纳米零价铁物相转变对砷污染土壤稳定化效果和潜在毒性的影响

为探究纳米零价铁团聚作用和氧化反应等物相转变对土壤中砷的稳定化效果和潜在毒性影响机制,选择纳米零价铁以及其可能的物相转变产物,包括微米零价铁、纳米级Fe₂O₃、微米级Fe₂O₃、纳米级Fe₃O₄等,通过室内模拟实验,研究纳米零价铁物相转变对砷污染土壤稳定化效果和潜在毒性的影响。结果表明:1)相比而言,纳米Fe0对土壤中砷的稳定化效率最优,当其添加量为5%时,水溶性砷含量由稳定化处理前的2.20 mg/kg降至0.11 mg/kg,稳定化效率为94.90%,同时,砷的环境风险由处理前的中等风险降至无风险;2)由浸出实验结果可知,团聚作用引起纳米零价铁向微米零价铁转变时,其对砷稳定化效率的影响并不显著(P>0.05);3)由植物毒性实验可知,纳米零价铁的团聚和氧化作用产物均会抑制油菜籽根系生长,影响种子相对根长,而对种子发芽率和种子发芽率指数无抑制作用;4)基于形态分析、植物毒性和风险分析可知,微米级Fe₂O₃和纳米级Fe₃O₄对土壤中砷的稳定化效率较低,稳定化处理后仍有一定环境风险。因此,在实际修复过程中,纳米零价铁物相转变引起土壤中砷的环境风险变化值得关注。

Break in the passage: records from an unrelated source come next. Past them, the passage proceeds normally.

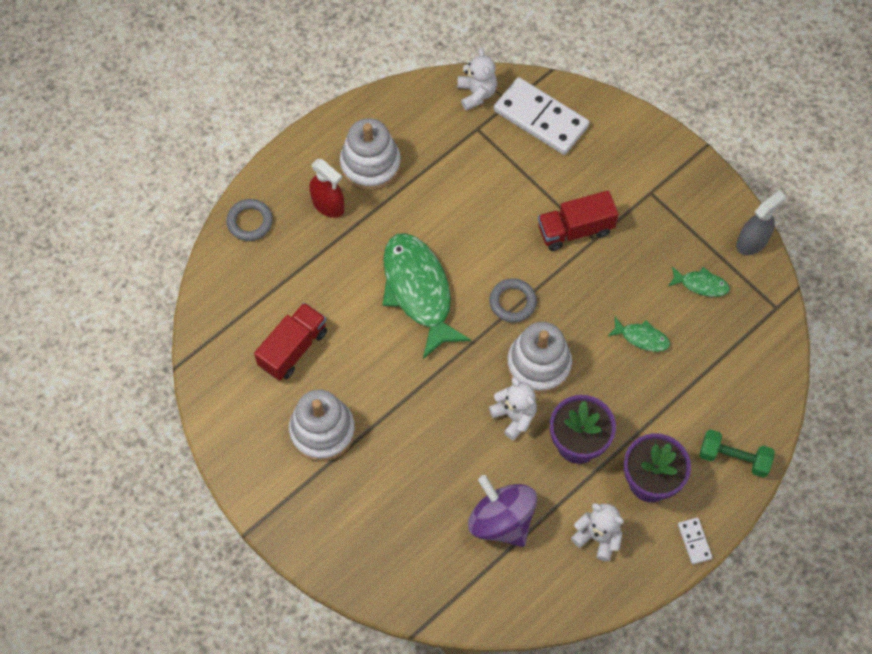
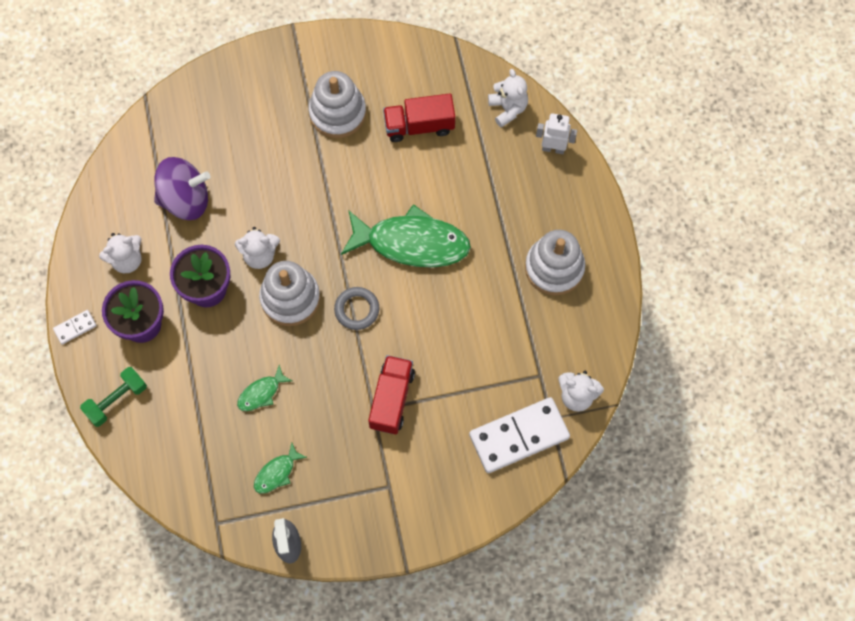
camera: 120 degrees right, 5 degrees up
grey ring [226,199,273,241] -> white robot [536,113,577,154]
red truck [254,302,327,381] -> red truck turned 105 degrees clockwise [383,93,455,142]
red spray bottle [309,159,344,218] -> none
white domino [678,518,713,564] -> white domino turned 45 degrees counterclockwise [53,310,97,345]
none -> white teddy bear [488,69,528,127]

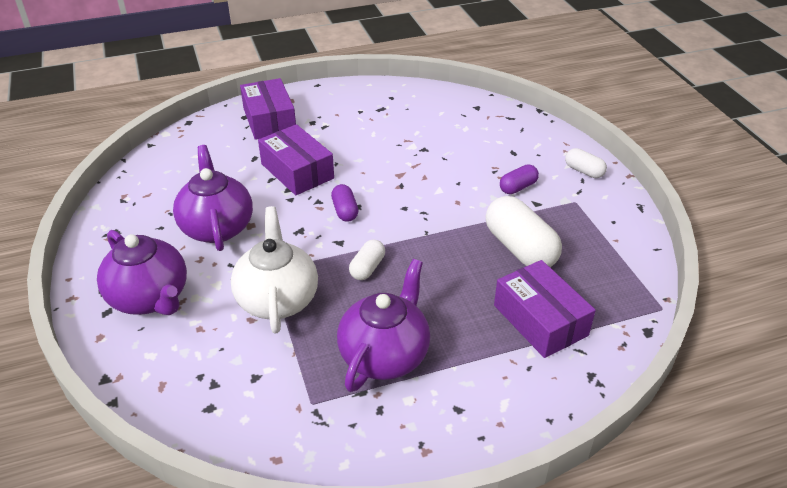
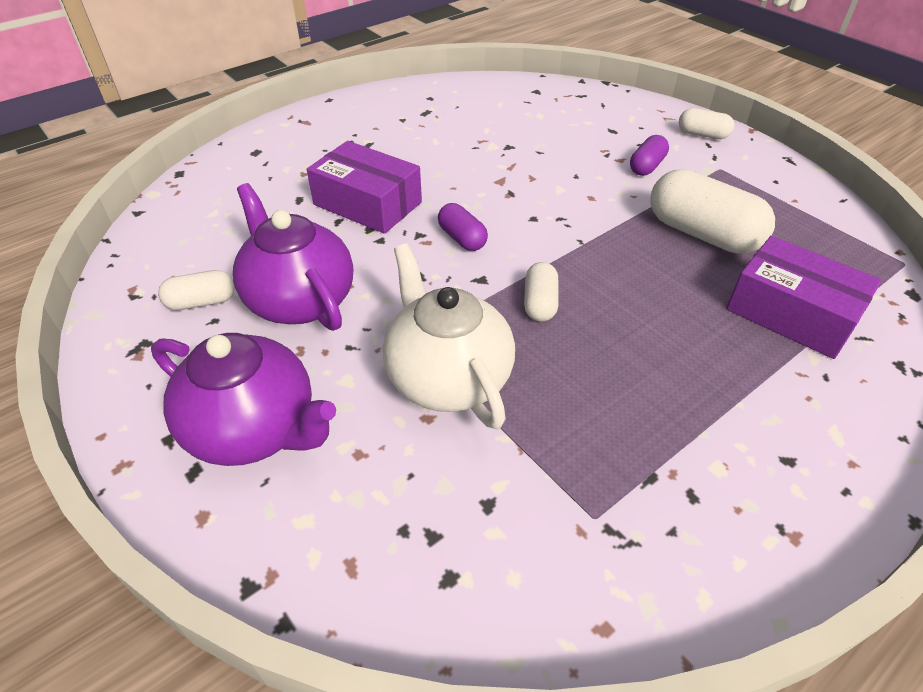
camera: 20 degrees left, 5 degrees up
purple box [240,78,296,140] -> none
purple teapot [337,259,430,392] -> none
none -> white capsule [158,270,235,310]

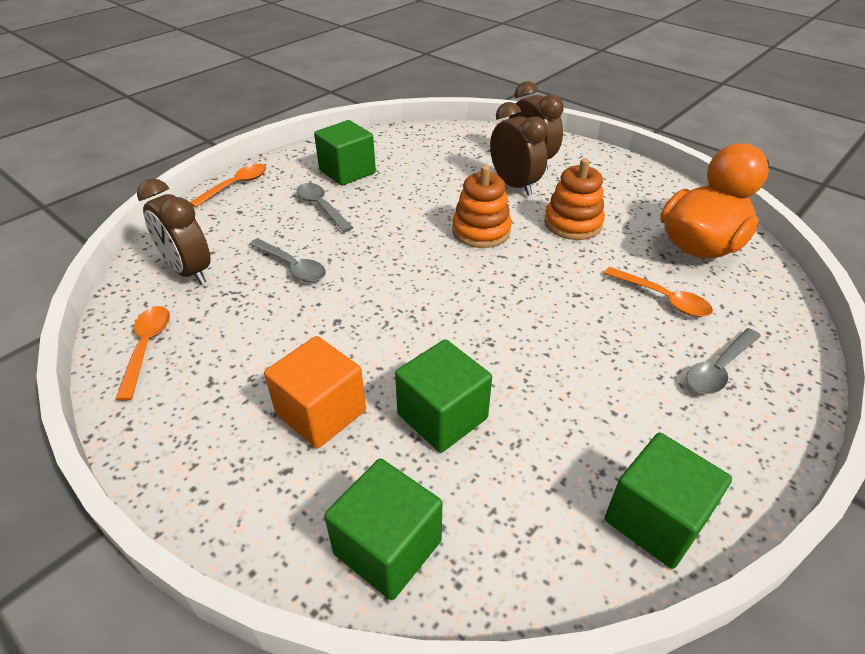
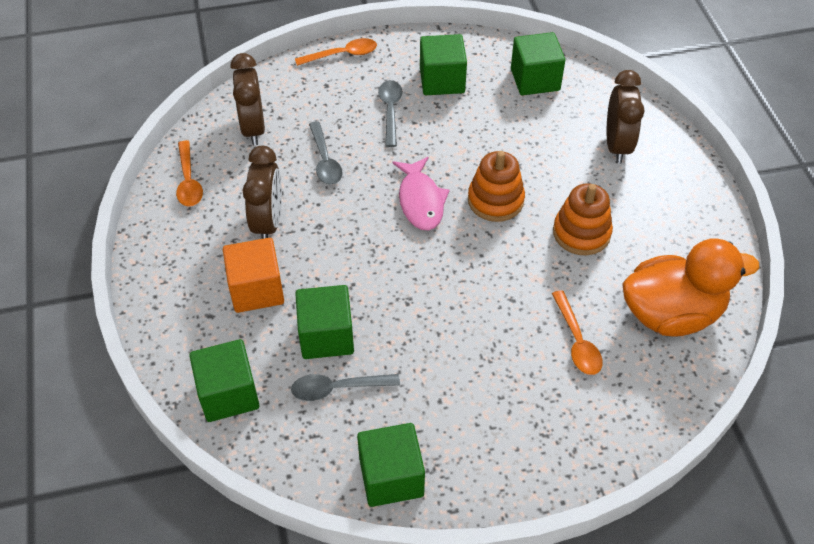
camera: 35 degrees right, 10 degrees up
orange spoon [115,306,170,401] -> orange spoon turned 135 degrees clockwise [176,140,203,206]
brown clock [490,102,548,196] -> brown clock moved to [243,146,282,239]
grey spoon [686,328,761,394] -> grey spoon moved to [291,374,400,401]
none -> pink fish [392,157,450,230]
none -> green cube [511,32,565,95]

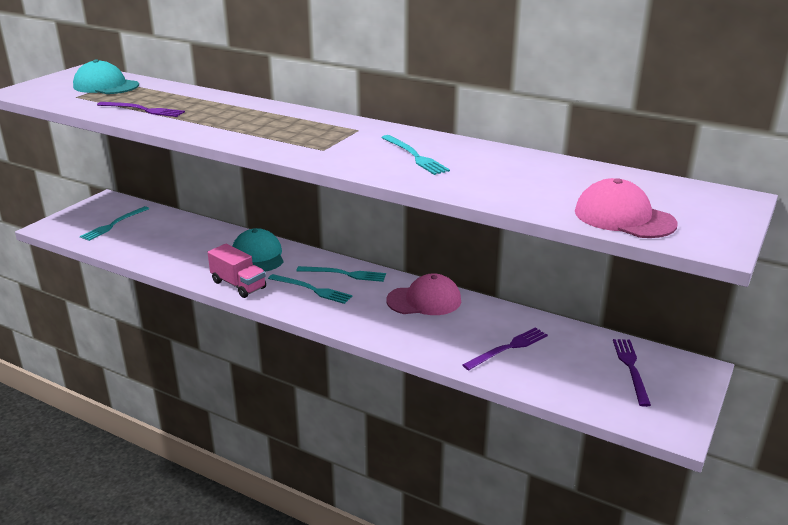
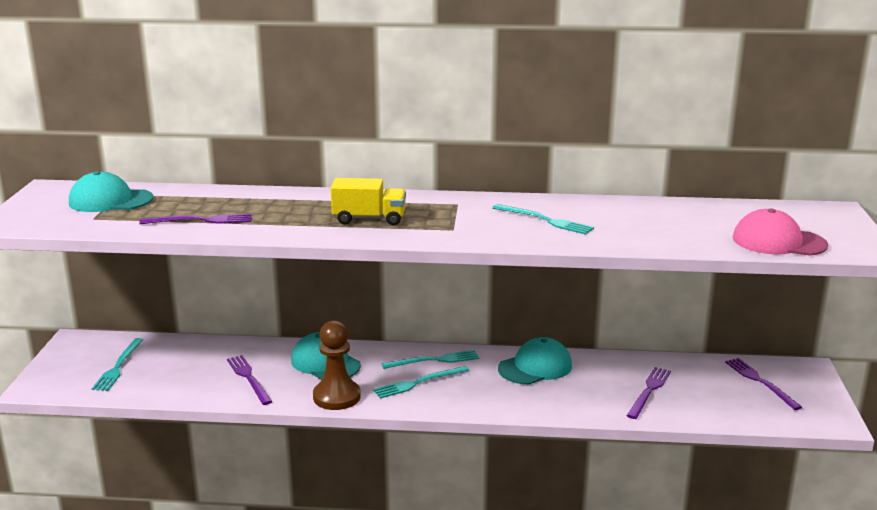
camera: 25 degrees left, 5 degrees down
pink truck [208,244,266,298] -> brown pawn [313,321,361,410]
turquoise fork [268,274,353,304] -> turquoise fork turned 150 degrees clockwise [373,366,469,398]
pink cap [386,273,461,315] -> turquoise cap [498,337,572,384]
none -> purple fork [227,355,272,405]
none -> yellow truck [331,178,406,225]

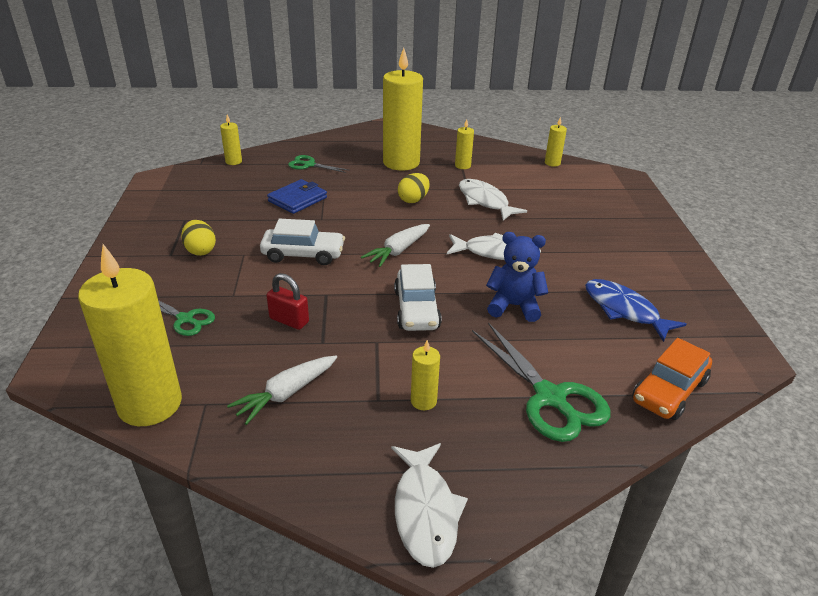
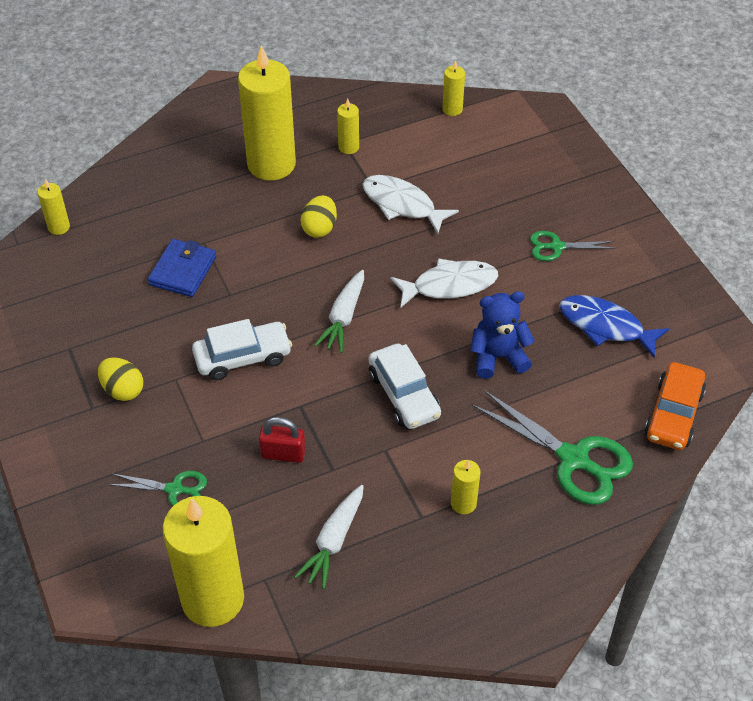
camera: 20 degrees left, 15 degrees up
green scissors [288,155,348,173] -> green scissors moved to [530,231,616,261]
white fish [391,443,468,568] -> none

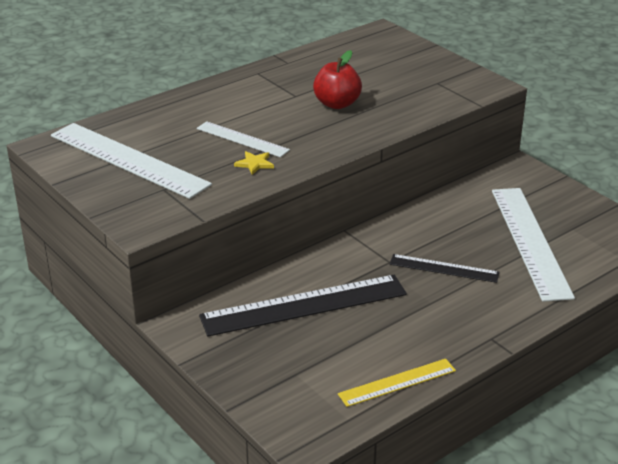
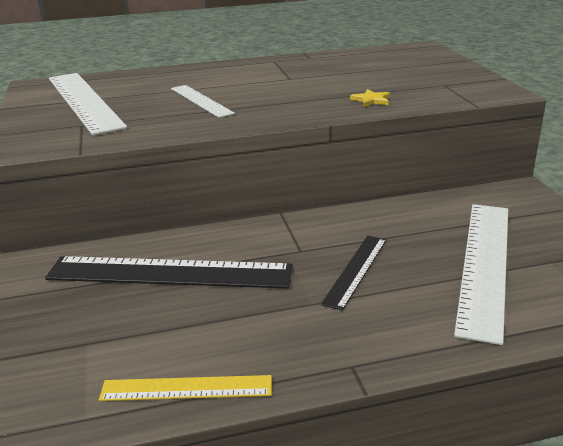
camera: 25 degrees right, 5 degrees down
yellow star [234,151,274,175] -> yellow star moved to [350,89,390,107]
red apple [313,50,362,109] -> none
black ruler [389,254,500,283] -> black ruler turned 75 degrees clockwise [321,236,387,311]

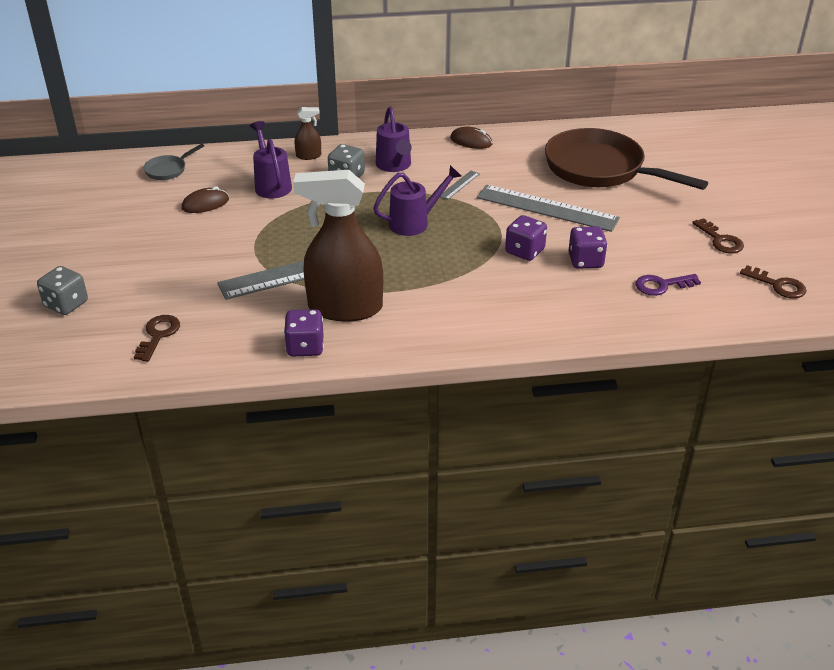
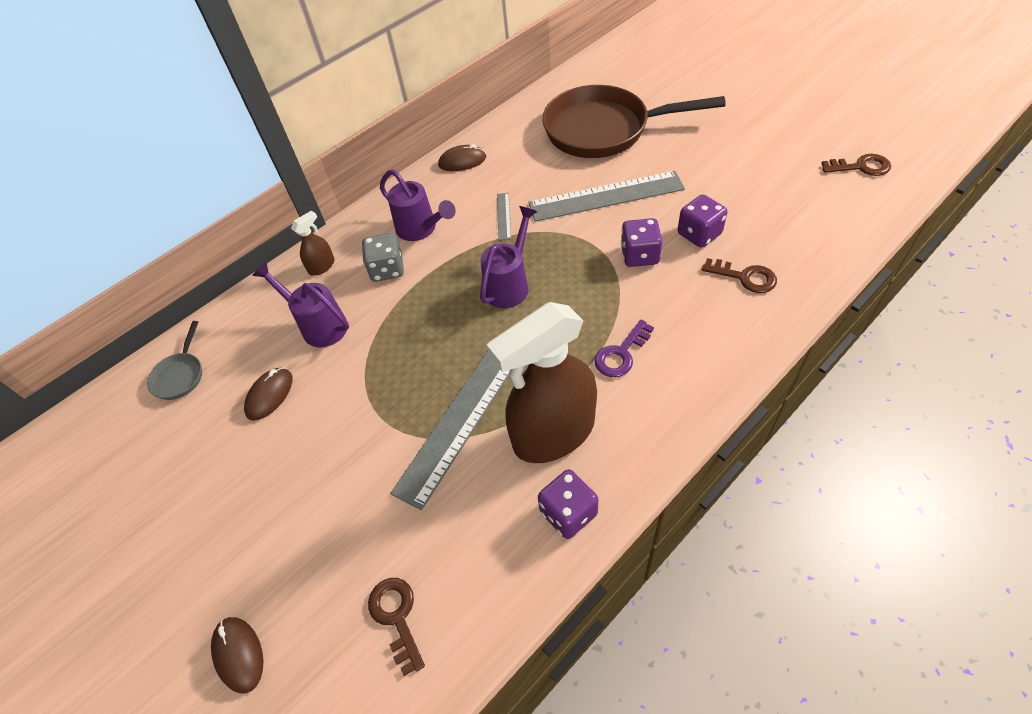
camera: 30 degrees left, 15 degrees up
grey dice [37,266,88,315] -> brown mouse [211,617,263,694]
purple key [635,274,701,296] -> purple key moved to [594,320,654,377]
brown key [692,218,744,253] -> brown key moved to [702,258,777,293]

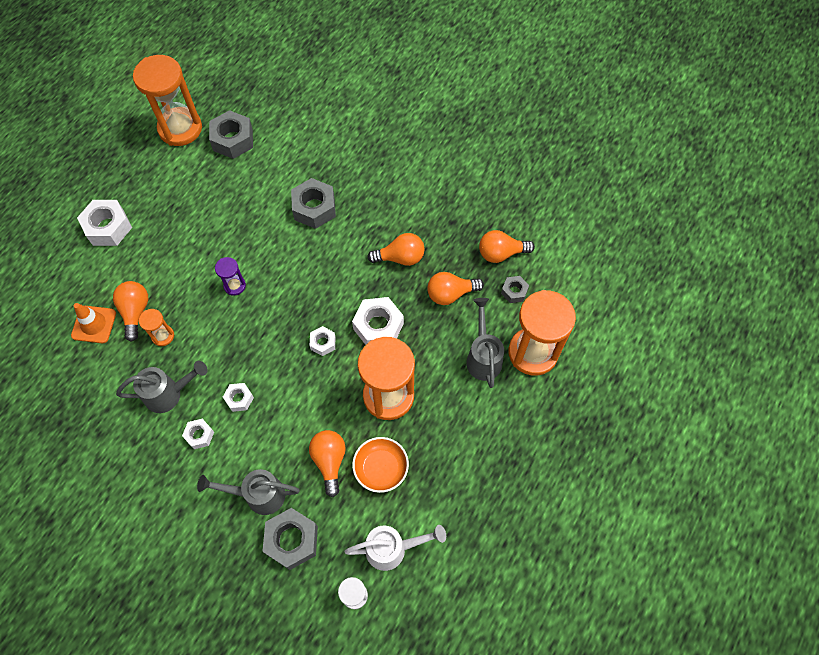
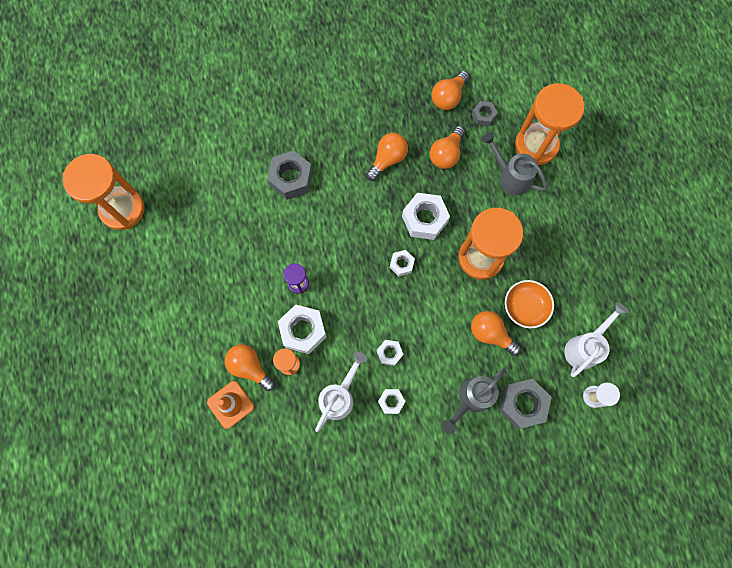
camera: 45 degrees left, 10 degrees up
white nut [77,200,132,246] -> white nut moved to [278,304,326,354]
grey watering can [116,361,208,413] -> white watering can [315,352,367,432]
grey nut [209,110,253,159] -> none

EFFECT OF PHASE TRANSFORMATION OF NANO-ZERO-VALENT IRON ON STABILIZATION AND POTENTIAL TOXICITY OF ARSENIC IN CONTAMINATED SOIL

In order to explore the effect of nano-zero-valent iron agglomeration and oxidation reaction on the stabilization effect and potential toxicity of arsenic (As) in soil, nano-zero-valent iron and its possible phase-transition products, including micro-zero-valent iron, nano-Fe₂O₃, micro-Fe₂O₃ and nano-Fe₃O₄ were selected, and the effect of phase transition of nano-zero-valent iron on the stabilization effect and potential toxicity of As-contaminated soils were studied. The results showed that:1) in comparison, nano-zero-valent iron had the best efficiency for As stabilization in the soil, and the water-soluble As content decreased from 2.20 mg/kg to 0.11 mg/kg, the stabilization efficiency was 94.90% when its addition amount was 5%. At the same time, the environmental analysis of As decreased from the medium risk to no risk level; 2) based on results of leaching experiments, it was found that the agglomeration of nano-zero valent iron to micro-zero-valent iron had no significant on the stabilization efficiency of As (P>0.05); 3) the phytotoxicity experiments indicated that the aggregation and oxidation products of nano-zero-valent iron could inhibit the growth of roots and affect the relative root length of rapeseed seeds, however, it had no inhibitory effect on relative seed germination rate and seed germination index; 4) according to morphological analysis, phytotoxicity and environmental risk analysis, we found that micro-Fe₂O₃ and nano-Fe₃O₄ had low efficiency for As stabilization in soils, certain environmental risks remained after stabilization treatment. Therefore, in the actual remediation process, the environmental risk of As induced by the phase transition of nano-zero-valent iron needs attention.